> Instructions to follow
An exact copy of every record, without the pictures, is what should come back.

> Entries provided
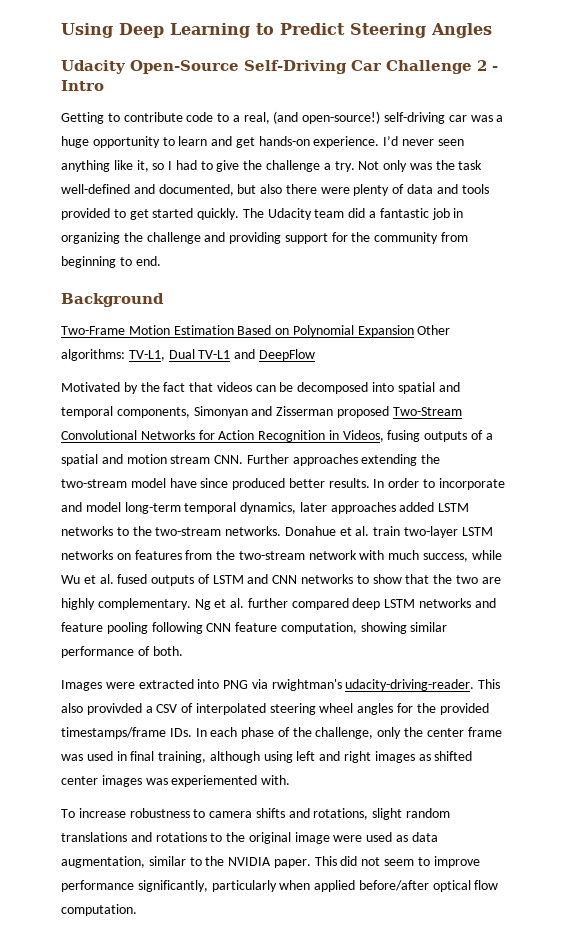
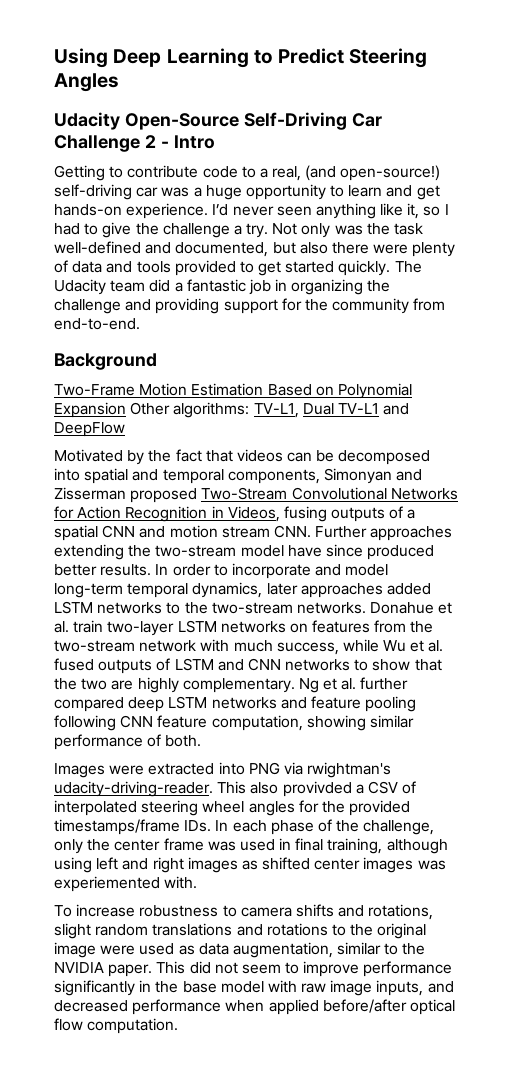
[61,256,161,268] beginning to end. -> [54,318,140,330] end-to-end.
(98, 460) none -> [102,525,136,538] CNN
[137,880,277,892] significantly, particularly -> [54,980,454,996] [54,999,222,1015] significantly in the base model with raw image inputs, and decreased performance

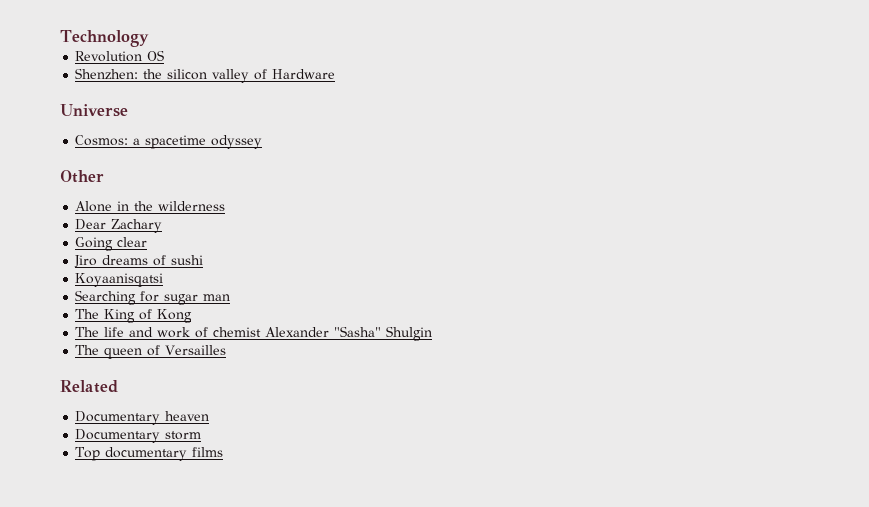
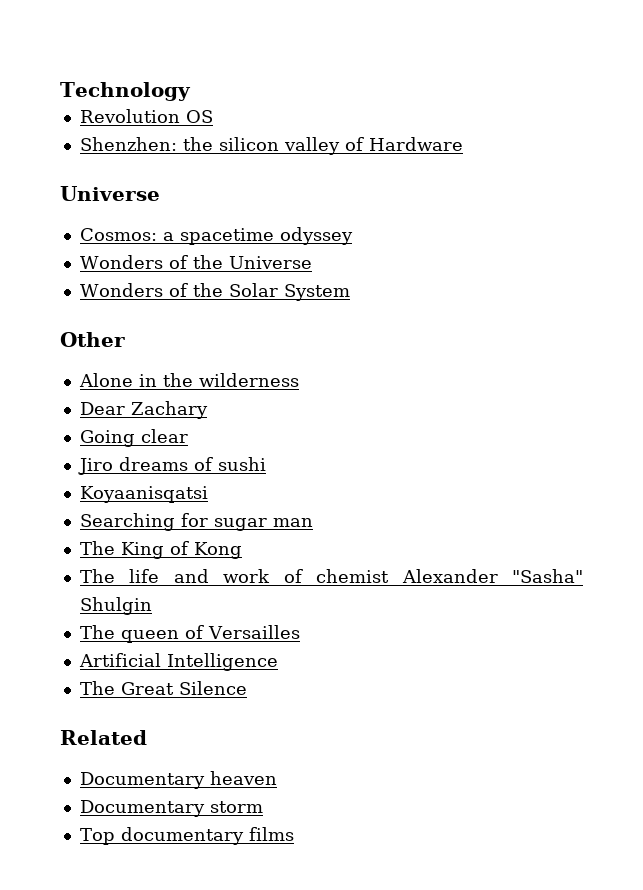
(263, 142) none -> [79,255,312,269] [79,283,350,301] // Wonders of the Universe // Wonders of the Solar System
(227, 350) none -> [78,653,278,671] [79,681,247,695] // Artificial Intelligence // The Great Silence

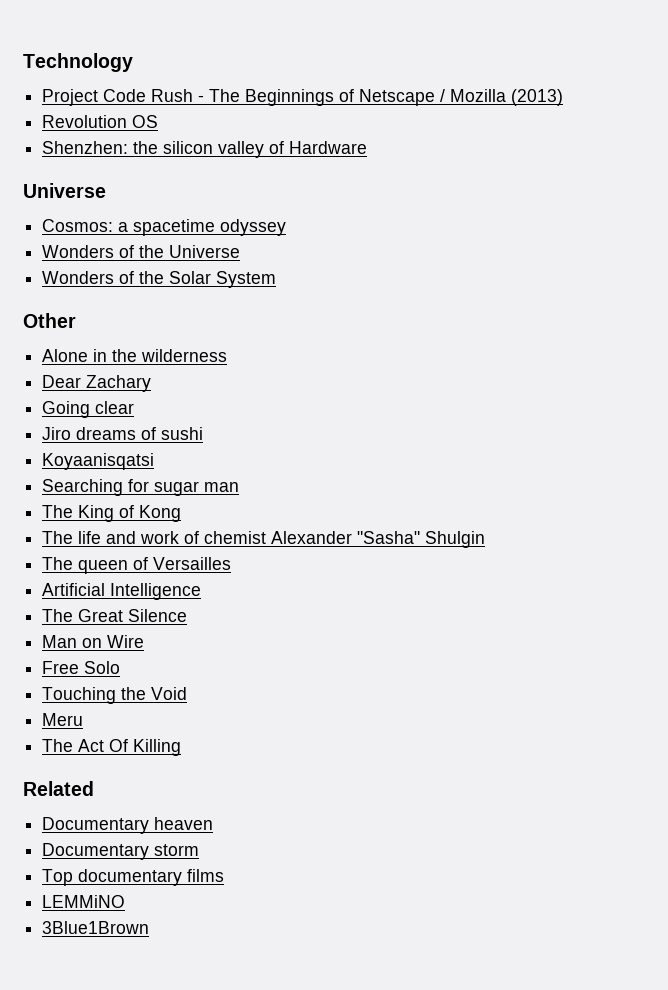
(191, 91) none -> [42,89,564,106] // Project Code Rush - The Beginnings of Netscape / Mozilla (2013)
(247, 688) none -> [42,635,145,648] [42,661,121,674] [42,687,188,704] [42,713,84,726] [42,739,182,756] // Man on Wire // Free Solo // Touching the Void // Meru // The Act Of Killing
(294, 834) none -> [42,895,126,908] [42,921,150,934] // LEMMiNO // 3Blue1Brown

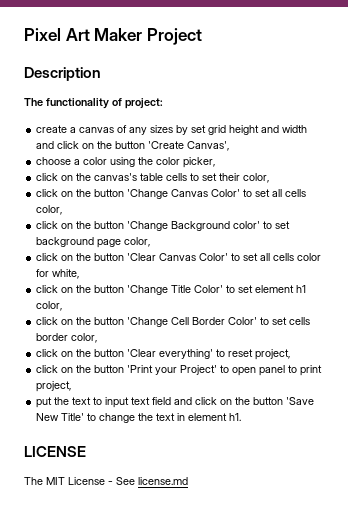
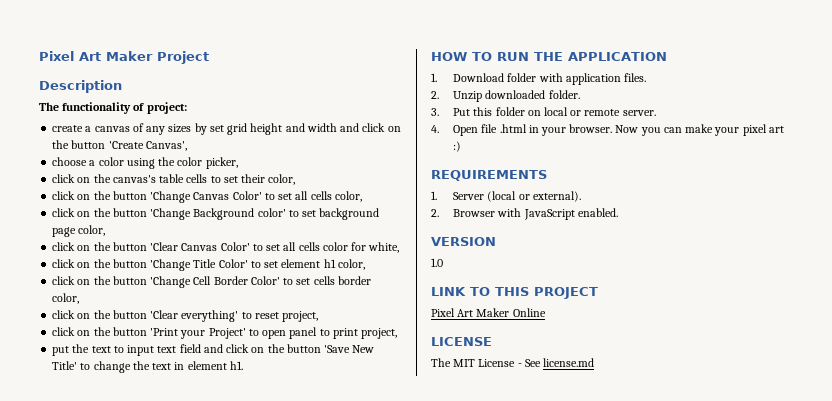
(242, 417) none -> [431,52,667,61] [431,73,647,85] [431,90,580,102] [431,107,656,116] [431,124,784,136] [453,141,462,152] [431,170,547,181] [431,191,581,202] [431,208,618,220] [431,237,496,246] [431,258,443,267] [431,287,598,299] [431,308,546,317] // HOW TO RUN THE APPLICATION // 1. Download folder with application files. // 2. Unzip downloaded folder. // 3. Put this folder on local or remote server. // 4. Open file .html in your browser. Now you can make your pixel art :) // REQUIREMENTS // 1. Server (local or external). // 2. Browser with JavaScript enabled. // VERSION // 1.0 // LINK TO THIS PROJECT // Pixel Art Maker Online

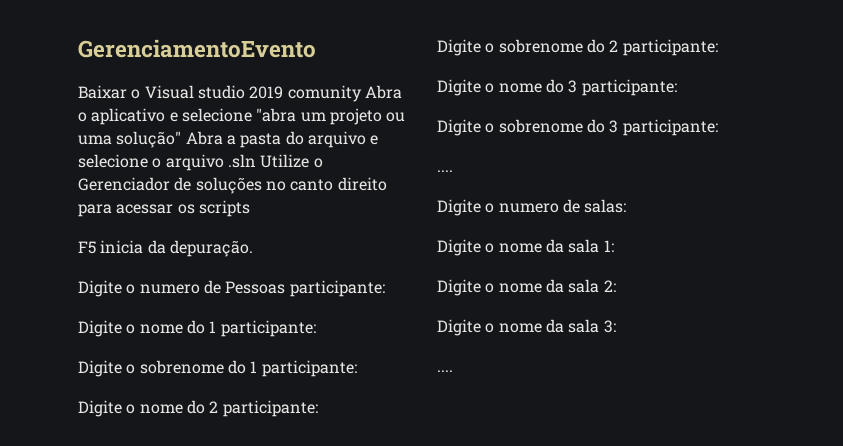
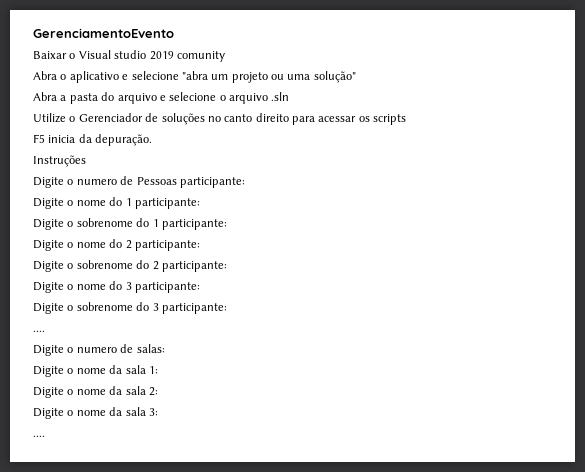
(362, 93) none -> (225, 56) //
(182, 139) none -> (356, 77) //
(256, 161) none -> (290, 96) //
(253, 248) none -> [33,155,86,167] // Instruções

> Your response
[61,256,161,268] beginning to end. -> [54,318,140,330] end-to-end.
(98, 460) none -> [102,525,136,538] CNN
[137,880,277,892] significantly, particularly -> [54,980,454,996] [54,999,222,1015] significantly in the base model with raw image inputs, and decreased performance

(263, 142) none -> [79,255,312,269] [79,283,350,301] // Wonders of the Universe // Wonders of the Solar System
(227, 350) none -> [78,653,278,671] [79,681,247,695] // Artificial Intelligence // The Great Silence

(191, 91) none -> [42,89,564,106] // Project Code Rush - The Beginnings of Netscape / Mozilla (2013)
(247, 688) none -> [42,635,145,648] [42,661,121,674] [42,687,188,704] [42,713,84,726] [42,739,182,756] // Man on Wire // Free Solo // Touching the Void // Meru // The Act Of Killing
(294, 834) none -> [42,895,126,908] [42,921,150,934] // LEMMiNO // 3Blue1Brown

(242, 417) none -> [431,52,667,61] [431,73,647,85] [431,90,580,102] [431,107,656,116] [431,124,784,136] [453,141,462,152] [431,170,547,181] [431,191,581,202] [431,208,618,220] [431,237,496,246] [431,258,443,267] [431,287,598,299] [431,308,546,317] // HOW TO RUN THE APPLICATION // 1. Download folder with application files. // 2. Unzip downloaded folder. // 3. Put this folder on local or remote server. // 4. Open file .html in your browser. Now you can make your pixel art :) // REQUIREMENTS // 1. Server (local or external). // 2. Browser with JavaScript enabled. // VERSION // 1.0 // LINK TO THIS PROJECT // Pixel Art Maker Online

(362, 93) none -> (225, 56) //
(182, 139) none -> (356, 77) //
(256, 161) none -> (290, 96) //
(253, 248) none -> [33,155,86,167] // Instruções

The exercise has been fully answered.